What we do instead is to enact minor measures that penalise individuals while leaving the main problem untouched. This week Ken Livingstone introduced punitive charging of larger commercial vehicles which do not meet Euro 111 particulate standards, with smaller commercials brought into the net from July; there are unconfirmed reports that the scheme might be extended to large older cars. A London borough has introduced higher parking charges for all large cars and Edinburgh is considering banning them altogether. None of these measures will lessen global warming and it is debatable how far they will improve air quality. It is the great mass of vehicles that make a difference, not the few. Big older vehicles are a dwindling minority as higher fuel prices make them ever more expensive to run.
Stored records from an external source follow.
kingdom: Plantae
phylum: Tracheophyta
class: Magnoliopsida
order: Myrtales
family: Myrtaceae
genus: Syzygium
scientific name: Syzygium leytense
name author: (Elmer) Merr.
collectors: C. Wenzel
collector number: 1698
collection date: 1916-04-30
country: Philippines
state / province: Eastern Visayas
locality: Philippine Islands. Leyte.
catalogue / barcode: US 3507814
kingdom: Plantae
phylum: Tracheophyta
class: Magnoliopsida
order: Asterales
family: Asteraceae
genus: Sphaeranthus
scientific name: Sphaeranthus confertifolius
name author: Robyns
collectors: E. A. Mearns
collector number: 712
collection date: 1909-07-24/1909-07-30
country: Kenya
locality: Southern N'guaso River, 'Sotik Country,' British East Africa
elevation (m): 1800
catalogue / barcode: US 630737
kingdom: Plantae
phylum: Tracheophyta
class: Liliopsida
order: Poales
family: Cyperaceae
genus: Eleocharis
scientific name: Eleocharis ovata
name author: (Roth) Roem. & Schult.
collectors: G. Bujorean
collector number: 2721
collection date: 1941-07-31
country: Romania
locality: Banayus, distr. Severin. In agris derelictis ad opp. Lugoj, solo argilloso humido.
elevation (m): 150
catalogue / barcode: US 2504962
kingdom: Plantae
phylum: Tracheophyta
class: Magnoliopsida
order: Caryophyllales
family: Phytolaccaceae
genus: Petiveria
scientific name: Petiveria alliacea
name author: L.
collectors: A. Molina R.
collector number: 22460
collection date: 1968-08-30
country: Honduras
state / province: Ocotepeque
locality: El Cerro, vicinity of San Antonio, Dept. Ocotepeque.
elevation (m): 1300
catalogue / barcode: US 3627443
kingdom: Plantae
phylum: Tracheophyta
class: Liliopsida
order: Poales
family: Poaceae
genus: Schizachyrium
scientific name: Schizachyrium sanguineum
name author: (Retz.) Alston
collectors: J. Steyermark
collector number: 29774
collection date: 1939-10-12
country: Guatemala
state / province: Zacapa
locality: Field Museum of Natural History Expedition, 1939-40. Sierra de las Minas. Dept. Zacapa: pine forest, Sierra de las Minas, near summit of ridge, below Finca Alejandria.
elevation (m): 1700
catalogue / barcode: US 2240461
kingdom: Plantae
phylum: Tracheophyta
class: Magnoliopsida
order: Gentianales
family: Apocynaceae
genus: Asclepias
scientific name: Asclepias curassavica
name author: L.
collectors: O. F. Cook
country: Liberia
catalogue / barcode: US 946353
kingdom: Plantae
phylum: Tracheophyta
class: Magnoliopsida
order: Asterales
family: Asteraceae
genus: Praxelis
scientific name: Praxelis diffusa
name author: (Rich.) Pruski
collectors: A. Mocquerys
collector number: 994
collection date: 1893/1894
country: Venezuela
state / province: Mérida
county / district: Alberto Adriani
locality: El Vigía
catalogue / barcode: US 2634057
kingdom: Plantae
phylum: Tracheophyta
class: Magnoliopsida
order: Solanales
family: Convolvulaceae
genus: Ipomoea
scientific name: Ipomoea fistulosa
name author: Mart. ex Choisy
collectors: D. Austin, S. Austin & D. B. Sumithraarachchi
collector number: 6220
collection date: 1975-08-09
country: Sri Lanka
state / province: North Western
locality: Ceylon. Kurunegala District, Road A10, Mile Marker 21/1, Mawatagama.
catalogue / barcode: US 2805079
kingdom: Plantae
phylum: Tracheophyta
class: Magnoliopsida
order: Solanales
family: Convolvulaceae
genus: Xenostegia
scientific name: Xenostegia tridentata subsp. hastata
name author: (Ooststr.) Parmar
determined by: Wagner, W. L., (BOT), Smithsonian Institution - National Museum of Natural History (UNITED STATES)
Big modern cars, however, are so much more efficient that they’re less polluting than the older small cars that are not penalised.
It’s often forgotten that America, the environmentalist’s bogyman, pioneered lead-free petrol, introduced the catalytic converter and has more effective and demanding air-quality standards than Europe. Its approach — government setting the big picture and leaving the detail to industry and consumer choice — is more likely to lead to serious and sustainable improvements than the kind of petty interference in people’s daily travel choices so beloved of our own politicians and bureaucrats. Once the motor industry knows which way governments are going it can — believe it or not — be trusted to follow. Even Land Rover is going hybrid with its proposed LRX, which involves a two-litre diesel, an electric motor integral with the rear axle and a combined starter-generator. This could mean 60mpg, emission levels below the EU 2012 limits and application across the Land Rover range. Smaller, cleaner, more economical engines are the likely future for all manufacturers for the next decade or two, possibly supplemented with ethanol brewed from rubbish rather than crops. That would surely be better than simply burning or burying it as at present and could be a useable intermediate technology pending further development of the fuel cell. Beyond that it must be solar energy, which could provide all mankind’s energy needs if only we put the money and effort into harnessing it.